Set down the text of the listing line for line, keeping every word and character as it is read, and leave the pictures out of your answer.

+ + + + + + +

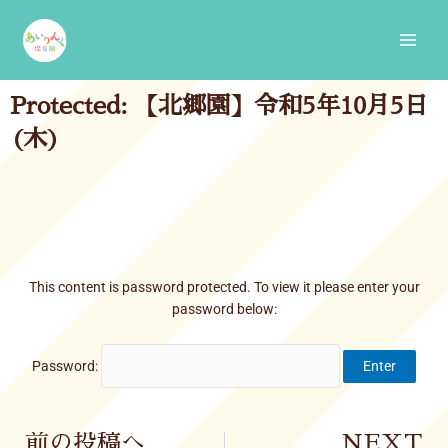
Skip
Main
to
Men
content
Protected: 【北郷園】令和5年10月5日
(木)
This content is password protected. To view it please enter your
password below:
Password:
Prev
前の投稿へ
NEXT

+ + + + + + +

TASK RESULT
Skip
Main
to
Men
content
Protected: 【北郷園】令和5年10月5日
(木)
This content is password protected. To view it please enter your
password below:
Password:
Prev
前の投稿へ
NEXT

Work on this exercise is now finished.